Working remotely for NASA allowed Hernandez to live at home with her parents and older sister in the Chicago suburbs. She’s very close with her family, whom she considers her biggest supporters, always pushing her to do her best. But she said she would have enjoyed seeing some of the Green Run launches, which include NASA’s first full test of all the space launch system core stage hardware, in person at the Stennis Space Center in Mississippi, where her internship technically was based.

“I’ll get my chance to see the rockets one day,” Hernandez said. “When I watched the Crew Dragon launch, that was so inspirational to me. I am completely in awe of what SpaceX is doing. That became my new Tesla, and that’s when I began to push to get hired there.”

Hernandez already has landed an internship with SpaceX in avionics for the Falcon rockets. She takes off for that opportunity in California this summer.

Hernandez doesn’t know what will come after SpaceX or her UIC graduation, which she anticipates will take place in December 2022. She is contemplating an advanced degree in robotics or autonomous systems or taking a job in industry, joking that the plan changes every month. She is now president of VESE and involved in UIC’s Women in Engineering Program, where has found a passion in helping middle and high school students with career discovery.

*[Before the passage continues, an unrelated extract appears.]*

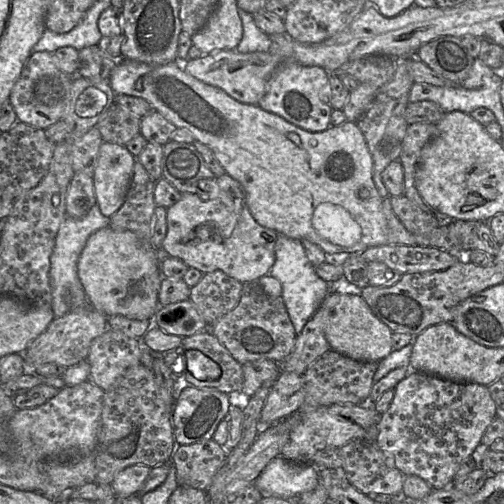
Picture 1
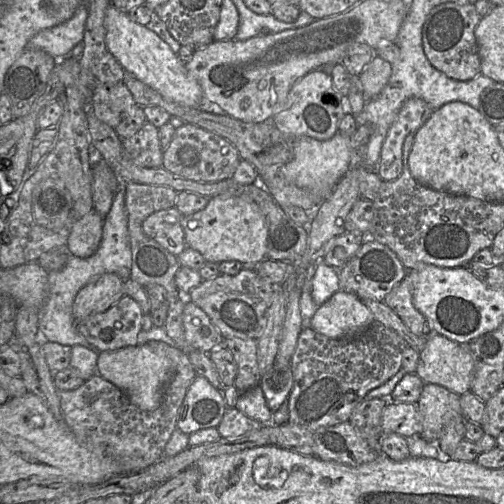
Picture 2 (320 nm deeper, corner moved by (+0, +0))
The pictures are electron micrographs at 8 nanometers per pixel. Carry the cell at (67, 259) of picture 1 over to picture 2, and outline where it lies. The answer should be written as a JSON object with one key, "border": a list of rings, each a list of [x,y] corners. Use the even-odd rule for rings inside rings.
{"border":[[[119,186],[114,194],[111,209],[104,218],[101,242],[96,252],[88,258],[69,255],[66,265],[61,270],[49,272],[47,301],[38,311],[39,339],[70,347],[82,345],[96,350],[76,328],[73,316],[75,297],[81,288],[105,273],[114,273],[122,280],[127,280],[130,277],[131,267],[132,254],[127,225],[125,191],[123,187]]]}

She credits two mentors with doing the same for her while she was a student at Lockport Township High School: her AP chemistry teacher, Colleen Gosewisch, whom she calls “Ms. G” and who urged her to become an engineer, and William Kane, another science teacher who worked with Hernandez on an Exemplary Student Research Program at Argonne National Laboratory, which allows high school students access to the world-class facility to conduct experiments with their teachers.

Hernandez also believes UIC has been critical to her success.

“I tell anyone who will listen to come here. It’s a fantastic education with great professors and fellow students. It’s affordable. And there are so many resources: the Guaranteed Paid Internship Program, the career fairs and Engineering Career Center, and the student organizations. UIC is so diverse and welcoming,” Hernandez said. “I’m so happy I came here.”